Page text:
** begin **
Before Jump into the Feature Engineering, One important finding from EDA is null values present in the data files. The null values has to be imputed before the feature engineering. There are many way impute null values. Here, the imputation null values are done by models build on non-null values of features and other features to predict the null-values.

Feature Engineering

One Hot Encoding-The categorical features (category_3, category_2, month lag) in the transaction data are one-hot encoded before engineering features from these features.

De-anonymizing purchase amount-as we discussed in the EDA, the purchase amount features are anonymized with mean centering and scaling. With the help of raddar insights on kernel , the purchase amount de-anonymized by dividing 0.00150265118 and adding 497.06.

Aggregation-In the transactions data, there are numerical and categorical features in the data. The basic statistical numbers like no of unique values ,mean, max, min, sum, standard deviation and skew are calculated for the transactions data features to make single value for each card id’s on each features.

Date Time Features-purchase date feature records the timestamp of the transactions. In addition to basic statistical features of hour, day, week, month and year, other features like

  1. the day of transaction is weekend or not.
  2. average time between purchases.
  3. holiday purchase or not.

Then, these are features are aggregated with the required stats to feed into the model.

Other than the above mentioned major features, some ratio’s of the engineered features are calculated like count ratio between number of transactions and number of date difference etc.

The train and test data is merged with these engineered features of transactions. And, the basic time features are derived from the first active month feature also.

RFM analysis is a market research methodology which uses Three measures of the transactions of customers to categorize them.

  • R — Regency — Days since last transactions
  • F — Frequency — Frequency of the transactions
  • M — Monetary value — Total money spent by the customer/card holder.

RFM index and RFM score is calculated to understand the customer loyalty. So, Here I used quantiles to categorize the RFM values and by simple addition RFM score and by concatenation the RFM Index is derived as features.

At the End, I derived 280 numerical features from the transactions, train and test data. These 280 features are feed into the model for training and prediction.

Exploration of Engineered Features

The Final set Engineered Features, have lot of features have nan values in it. Out 280, 158 features have Nan Values in it. More than half of the features have to imputed to the nan values. Since Imputation by building model takes lots memory and time. A simple Imputation technique is suffice. In this Study I experimented with mode imputation and imputation with zero. From the results of it Imputing the nan values with zero yields better prediction results.

Model Building

Evaluation metric-Root Mean Square Error. In competitions on platforms like Kaggle the metric for evaluate the model prediction are given the competition provider itself.

From the research done with the already available solutions and kernels, the simple model like linear regression, KNN doesn’t work better for the prediction of the target value. So, I jumped into the complicated model like GBDT .

LightGBM- Gradient boost model is the first step towards solution. LightGBM model without hyperparameter tuning results in poor RMSE value 3.744407. But with the hyperparameter tuning by using the optuna package gives better RMSE value of 3.61634. Optuna Package is great hyperparameter optimization framework which provides great deal of control over the optimization than the sklearn grid and random search method.

XGBoost- XGBRegressor Model with tuned hyperparameters doesn’t better RMSE Score than the lightGBM Model but faster in training with use of GPU.

Stacking - Simple Blending of the XGBoost and lightGBM model predictions improved the RMSE Score than XGBoost Model predictions. Then, the two model predictions are Stacked using Ridge meta-learner. This stacked model with meta-learner gave better RMSE Score on Kaggle than all other models predictions.

Conclusion

The Stacked model build on the XGBoost and lighGBM models with a ridge meta learner gives a better Kaggle score of 3.61596 than other models. This Study reveals the true power of feature Engineering aspect of the Machine Learning Model builds. Almost all the features in the train data feed into the models are engineered data.

Future Work

  1. Inclusion of the engineered features from the merchants data can help improve the model predictions.
  2. Feature Selection can improve the model’s performance by reducing the bias added by the unwanted features.

--

--
** end **
Brief 1:
Answer these questions using the feature engineering write-up:
(a) Of the 280 engineered features, how many have NaN values?
(b) Which package was used to tune the LightGBM hyperparameters?
(c) What Kaggle score did the stacked model achieve?
Brief 2:
From the feature engineering write-up, copy out verbatim the passage that begins at the words "LightGBM- Gradient boost" and stops after "other models predictions.".

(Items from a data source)
** begin **
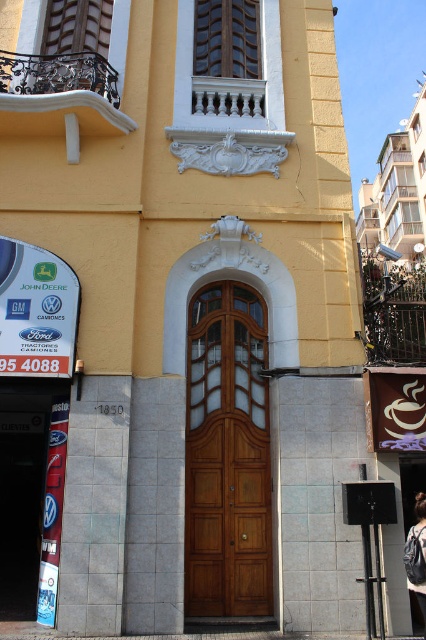
From the picture: Between wooden door at center and denim jacket at lower right, which one has more height?

Standing taller between the two is wooden door at center.

Which is in front, point (201, 381) or point (419, 572)?

Positioned in front is point (419, 572).

Describe the element at coordinates (227, 456) in the screenshot. This screenshot has width=426, height=640. I see `wooden door at center` at that location.

This screenshot has height=640, width=426. In order to click on wooden door at center in this screenshot , I will do `click(227, 456)`.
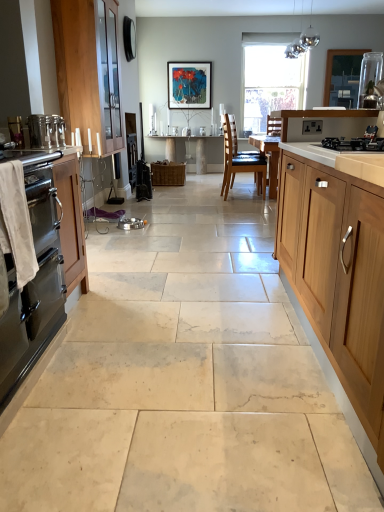
Question: Is wooden cabinet at left, the first cabinetry from the left, bigger than satin silver toaster at left, which is the second appliance in top-to-bottom order?

Choices:
 (A) no
 (B) yes

Answer: (B)

Question: From a real-world perspective, is wooden cabinet at left, marked as the third cabinetry in a front-to-back arrangement, located higher than satin silver toaster at left, marked as the 2th appliance in a right-to-left arrangement?

Choices:
 (A) yes
 (B) no

Answer: (A)

Question: Is wooden cabinet at left, acting as the third cabinetry starting from the right, oriented away from satin silver toaster at left, the second appliance positioned from the bottom?

Choices:
 (A) no
 (B) yes

Answer: (A)

Question: Can you confirm if wooden cabinet at left, the first cabinetry from the left, is wider than satin silver toaster at left, the second appliance positioned from the bottom?

Choices:
 (A) yes
 (B) no

Answer: (A)

Question: Can you confirm if wooden cabinet at left, the first cabinetry from the left, is positioned to the left of satin silver toaster at left, which ranks as the second appliance in left-to-right order?

Choices:
 (A) no
 (B) yes

Answer: (B)

Question: Visually, is glossy metallic light fixture at upper center positioned to the left or to the right of transparent glass window at center?

Choices:
 (A) right
 (B) left

Answer: (B)

Question: From a real-world perspective, is glossy metallic light fixture at upper center physically located above or below transparent glass window at center?

Choices:
 (A) below
 (B) above

Answer: (B)

Question: Does point (309, 35) appear closer or farther from the camera than point (281, 81)?

Choices:
 (A) closer
 (B) farther

Answer: (A)

Question: From their relative heights in the image, would you say glossy metallic light fixture at upper center is taller or shorter than transparent glass window at center?

Choices:
 (A) short
 (B) tall

Answer: (A)

Question: Considering their positions, is satin silver countertop at left located in front of or behind clear glass jar at upper right?

Choices:
 (A) front
 (B) behind

Answer: (A)

Question: From a real-world perspective, is satin silver countertop at left physically located above or below clear glass jar at upper right?

Choices:
 (A) above
 (B) below

Answer: (B)

Question: Is satin silver countertop at left wider or thinner than clear glass jar at upper right?

Choices:
 (A) wide
 (B) thin

Answer: (A)

Question: From their relative heights in the image, would you say satin silver countertop at left is taller or shorter than clear glass jar at upper right?

Choices:
 (A) short
 (B) tall

Answer: (A)

Question: From their relative heights in the image, would you say glossy metallic light fixture at upper center is taller or shorter than metallic stainless steel oven at left, marked as the 1th appliance in a left-to-right arrangement?

Choices:
 (A) tall
 (B) short

Answer: (A)

Question: Considering their positions, is glossy metallic light fixture at upper center located in front of or behind metallic stainless steel oven at left, arranged as the second appliance when viewed from the back?

Choices:
 (A) behind
 (B) front

Answer: (A)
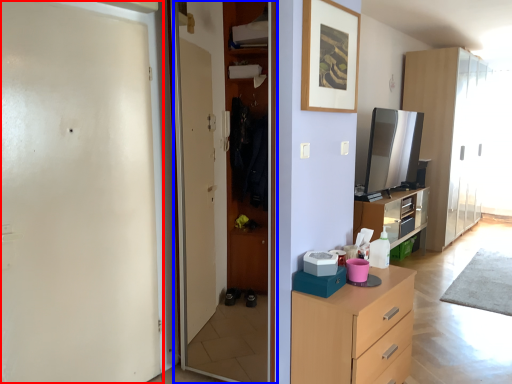
Question: Among these objects, which one is farthest to the camera, screen door (highlighted by a red box) or screen door (highlighted by a blue box)?

Choices:
 (A) screen door
 (B) screen door

Answer: (B)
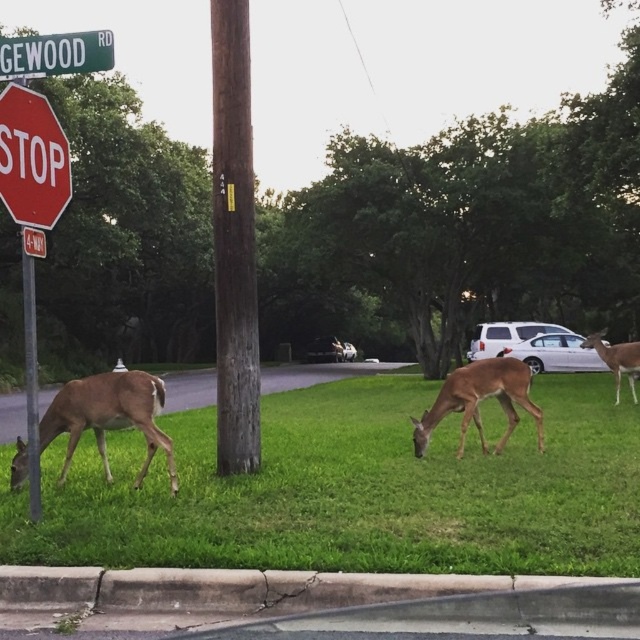
Question: Which object is the closest to the brown matte deer at left?

Choices:
 (A) red stop sign at left
 (B) white matte van at center
 (C) brown matte deer at center

Answer: (A)

Question: Where is red matte stop sign at left located in relation to brown velvet deer at right in the image?

Choices:
 (A) left
 (B) right

Answer: (A)

Question: Which is nearer to the white matte van at center?

Choices:
 (A) green metal street sign at upper left
 (B) red matte stop sign at left

Answer: (A)

Question: Which object is closer to the camera taking this photo?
** end **
Task response 1:
(a) 158
(b) The optuna package
(c) 3.61596

Task response 2:
LightGBM- Gradient boost model is the first step towards solution. LightGBM model without hyperparameter tuning results in poor RMSE value 3.744407. But with the hyperparameter tuning by using the optuna package gives better RMSE value of 3.61634. Optuna Package is great hyperparameter optimization framework which provides great deal of control over the optimization than the sklearn grid and random search method.

XGBoost- XGBRegressor Model with tuned hyperparameters doesn’t better RMSE Score than the lightGBM Model but faster in training with use of GPU.

Stacking - Simple Blending of the XGBoost and lightGBM model predictions improved the RMSE Score than XGBoost Model predictions. Then, the two model predictions are Stacked using Ridge meta-learner. This stacked model with meta-learner gave better RMSE Score on Kaggle than all other models predictions.